Genel anlamda canlı cansız yaratılmış her mahlukatın kendi hali ve lisanı ile Allah’a ibadet halinde olduğunu Kur’an bize haber vermiştir.
“Göklerdeki ve yerdeki her şey Allah’ı tespih etmektedir. O, mutlak güç sahibidir, hüküm ve hikmet sahibidir.” (Haşr/ 1)
Yaratılmış her şeyin ibadet ve zikir hali içerisinde en kıymetli olanın; insanın ibadet ve zikri olmasının sebebi, insanın irade beyanıdır.
İnsan ve cinlerin dışında bütün mahlukatın zikir ve ibadeti tabii halleridir. İrade beyanı yoktur.
Ancak insanlara ve cinlere zikir ve ibadet teklif edilmiş, o da hüsnü edeple kabul etmiştir. Bu da yüce Allah’ın hoşnut olması sonucunu doğurmuştur.
İbadette kulun kendisinin her ne kadar irade beyanı esas olsa da yine de Allah’ın yardımına ihtiyaç vardır. Bunu da bize Peygamberimiz (s.a.a.) haber veriyor.
Peygamberimiz ile sahabilerden Hz. Muaz ile aralarında geçen bir sohbette “Muaz! Vallahi seni gerçekten seviyorum” buyurdu. Sonra sözüne şöyle devam etti: “Muaz! Her namazdan sonra şu duayı mutlaka okumanı tavsiye ediyorum: “Allahümme einnî ala zikrike ve şükrike ve hüsni ibadetik” (Allah’ım!

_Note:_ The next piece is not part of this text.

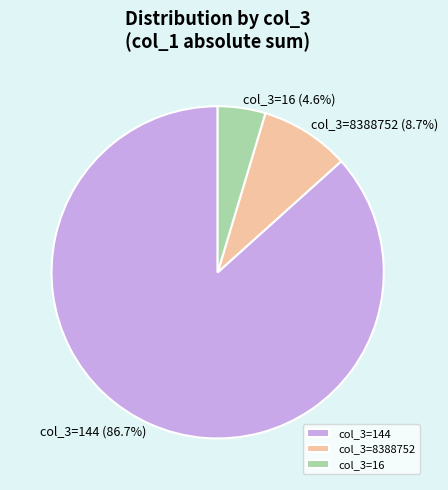

To the nearest percent, what is the average slice percentage?

33%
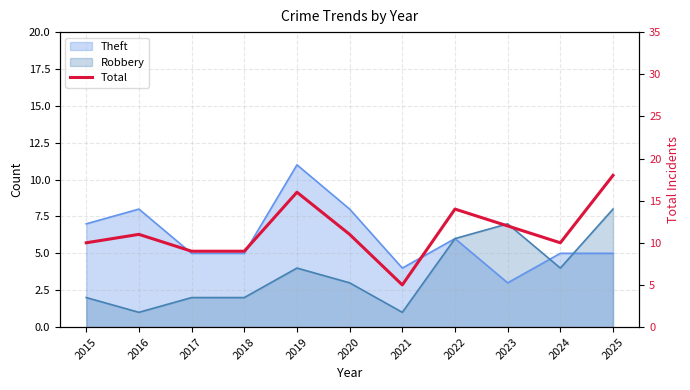

The chart shows a value of 10 at 2015. True or false?

True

Seni anıp zikretmek, nimetine şükretmek, sana layık ibadet etmek için bana yardım eyle!”) (Ebu Davud, Vitir 26).
İbadetin hem bireysel hem de toplumsal birtakım faydaları da vardır. Fakat bunlar ibadetin amacı değil sonucudur. Müslümanlar bu faydaları elde etmek için ibadet etmezler. Allah’ın rızasını kazanmak için yaptıkları ibadetler bu güzel sonuçları doğurur.

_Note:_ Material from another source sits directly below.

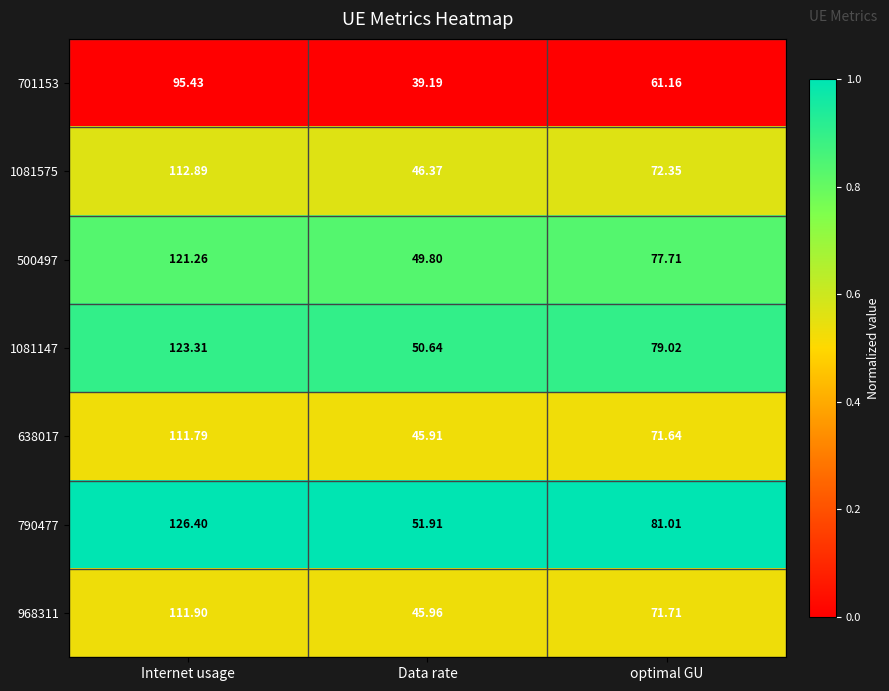

Which series has the largest total across all categories?

790477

Bu sebeple kulluktaki şu nükteyi unutmamak gerekmektedir. Allah’ın kulundan ibadet yapmasını istemesi hem ferdin hem toplumun kendi yararınadır. Yoksa Allah’ın kimsenin ibadet ve taatına ihtiyacı yoktur.
Toplumların refahı iyi insanların sayıları ve eylemeleriyle doğru orantılıdır. “İyiliğin egemen olduğu bir yerde kötülere hayat hakkı yoktur.” Bunun zıddı da doğrudur. “Kötülerin egemen olduğu yerde iyilere hayat hakkı yoktur.”
Bugün toplumlar kötülüğün zararlarıyla yaşamak zorunda kalıyorsa orada iyilerin egemen olmamasındandır. Bu sebeple kötülüğün terki iyiliğin yaygınlaşması yüce Allah’ın Kur’an’daki buyruğunu bize sunulan bir müjde olarak algılamak lazımdır.
“İçinizden hayra çağıran, iyiliği emredip kötülükten meneden bir topluluk bulunsun. İşte kurtuluşa eren onlardır.” (Al-i İmran: 104)
İyiliğin yaygınlaştırılması hem ferdin hem toplumun hem bütün insanlığın kendi yararınadır. Allah’ın biz kullarından istediği ibadetlere bu açıdan bakıldığında hiçbir ibadet kula zor gelmez. İstenilenleri aşkla muhabbetle yerine getirir. Öyle bir kârlı ticaret ki alan memnun satan memnun. Vesselam.